WHAT YOU NEED TO DO – Without altering a single character, set down all of the data below.

Transcribed page contents –
---+---

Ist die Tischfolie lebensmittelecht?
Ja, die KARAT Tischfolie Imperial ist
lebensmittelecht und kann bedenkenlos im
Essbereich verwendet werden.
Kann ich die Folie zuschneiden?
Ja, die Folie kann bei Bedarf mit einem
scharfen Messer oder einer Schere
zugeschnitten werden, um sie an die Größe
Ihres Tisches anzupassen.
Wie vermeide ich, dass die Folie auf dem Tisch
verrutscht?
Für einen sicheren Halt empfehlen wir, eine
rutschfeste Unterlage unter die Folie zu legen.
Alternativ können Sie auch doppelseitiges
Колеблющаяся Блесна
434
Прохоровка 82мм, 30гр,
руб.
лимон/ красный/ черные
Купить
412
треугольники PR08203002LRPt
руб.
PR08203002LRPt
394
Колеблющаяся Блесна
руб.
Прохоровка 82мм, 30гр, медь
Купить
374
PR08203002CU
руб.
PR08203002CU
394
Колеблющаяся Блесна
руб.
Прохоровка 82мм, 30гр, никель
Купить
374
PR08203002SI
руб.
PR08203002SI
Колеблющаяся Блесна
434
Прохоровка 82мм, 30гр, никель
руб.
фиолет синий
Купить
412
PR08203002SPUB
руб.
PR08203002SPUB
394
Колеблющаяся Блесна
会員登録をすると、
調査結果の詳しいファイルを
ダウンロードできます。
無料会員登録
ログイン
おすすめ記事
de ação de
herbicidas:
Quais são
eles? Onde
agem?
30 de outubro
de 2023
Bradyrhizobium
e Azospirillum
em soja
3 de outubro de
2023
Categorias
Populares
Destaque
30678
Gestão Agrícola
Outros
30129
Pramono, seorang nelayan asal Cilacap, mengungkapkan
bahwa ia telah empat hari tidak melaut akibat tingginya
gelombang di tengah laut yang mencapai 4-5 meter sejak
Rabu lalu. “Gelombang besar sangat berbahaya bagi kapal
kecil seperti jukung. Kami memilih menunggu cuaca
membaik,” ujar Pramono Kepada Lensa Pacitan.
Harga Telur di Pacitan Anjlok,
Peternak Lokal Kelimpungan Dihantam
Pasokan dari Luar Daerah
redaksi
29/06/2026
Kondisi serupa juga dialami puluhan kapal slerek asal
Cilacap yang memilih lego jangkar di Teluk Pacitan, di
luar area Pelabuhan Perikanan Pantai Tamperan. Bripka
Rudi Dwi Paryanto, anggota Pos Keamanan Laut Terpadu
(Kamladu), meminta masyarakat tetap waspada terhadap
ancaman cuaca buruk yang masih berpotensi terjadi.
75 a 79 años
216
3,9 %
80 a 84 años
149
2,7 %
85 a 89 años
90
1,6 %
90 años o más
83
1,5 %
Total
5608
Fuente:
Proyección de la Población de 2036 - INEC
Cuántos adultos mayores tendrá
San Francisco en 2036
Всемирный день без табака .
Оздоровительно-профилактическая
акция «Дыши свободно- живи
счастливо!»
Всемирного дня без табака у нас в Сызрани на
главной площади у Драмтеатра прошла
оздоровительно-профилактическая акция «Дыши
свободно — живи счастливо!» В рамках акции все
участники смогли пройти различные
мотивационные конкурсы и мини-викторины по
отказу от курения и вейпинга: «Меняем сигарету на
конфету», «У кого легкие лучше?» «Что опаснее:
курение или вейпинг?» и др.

---+---

WRITTEN RESPONSE –
Ist die Tischfolie lebensmittelecht?
Ja, die KARAT Tischfolie Imperial ist
lebensmittelecht und kann bedenkenlos im
Essbereich verwendet werden.
Kann ich die Folie zuschneiden?
Ja, die Folie kann bei Bedarf mit einem
scharfen Messer oder einer Schere
zugeschnitten werden, um sie an die Größe
Ihres Tisches anzupassen.
Wie vermeide ich, dass die Folie auf dem Tisch
verrutscht?
Für einen sicheren Halt empfehlen wir, eine
rutschfeste Unterlage unter die Folie zu legen.
Alternativ können Sie auch doppelseitiges
Колеблющаяся Блесна
434
Прохоровка 82мм, 30гр,
руб.
лимон/ красный/ черные
Купить
412
треугольники PR08203002LRPt
руб.
PR08203002LRPt
394
Колеблющаяся Блесна
руб.
Прохоровка 82мм, 30гр, медь
Купить
374
PR08203002CU
руб.
PR08203002CU
394
Колеблющаяся Блесна
руб.
Прохоровка 82мм, 30гр, никель
Купить
374
PR08203002SI
руб.
PR08203002SI
Колеблющаяся Блесна
434
Прохоровка 82мм, 30гр, никель
руб.
фиолет синий
Купить
412
PR08203002SPUB
руб.
PR08203002SPUB
394
Колеблющаяся Блесна
会員登録をすると、
調査結果の詳しいファイルを
ダウンロードできます。
無料会員登録
ログイン
おすすめ記事
de ação de
herbicidas:
Quais são
eles? Onde
agem?
30 de outubro
de 2023
Bradyrhizobium
e Azospirillum
em soja
3 de outubro de
2023
Categorias
Populares
Destaque
30678
Gestão Agrícola
Outros
30129
Pramono, seorang nelayan asal Cilacap, mengungkapkan
bahwa ia telah empat hari tidak melaut akibat tingginya
gelombang di tengah laut yang mencapai 4-5 meter sejak
Rabu lalu. “Gelombang besar sangat berbahaya bagi kapal
kecil seperti jukung. Kami memilih menunggu cuaca
membaik,” ujar Pramono Kepada Lensa Pacitan.
Harga Telur di Pacitan Anjlok,
Peternak Lokal Kelimpungan Dihantam
Pasokan dari Luar Daerah
redaksi
29/06/2026
Kondisi serupa juga dialami puluhan kapal slerek asal
Cilacap yang memilih lego jangkar di Teluk Pacitan, di
luar area Pelabuhan Perikanan Pantai Tamperan. Bripka
Rudi Dwi Paryanto, anggota Pos Keamanan Laut Terpadu
(Kamladu), meminta masyarakat tetap waspada terhadap
ancaman cuaca buruk yang masih berpotensi terjadi.
75 a 79 años
216
3,9 %
80 a 84 años
149
2,7 %
85 a 89 años
90
1,6 %
90 años o más
83
1,5 %
Total
5608
Fuente:
Proyección de la Población de 2036 - INEC
Cuántos adultos mayores tendrá
San Francisco en 2036
Всемирный день без табака .
Оздоровительно-профилактическая
акция «Дыши свободно- живи
счастливо!»
Всемирного дня без табака у нас в Сызрани на
главной площади у Драмтеатра прошла
оздоровительно-профилактическая акция «Дыши
свободно — живи счастливо!» В рамках акции все
участники смогли пройти различные
мотивационные конкурсы и мини-викторины по
отказу от курения и вейпинга: «Меняем сигарету на
конфету», «У кого легкие лучше?» «Что опаснее:
курение или вейпинг?» и др.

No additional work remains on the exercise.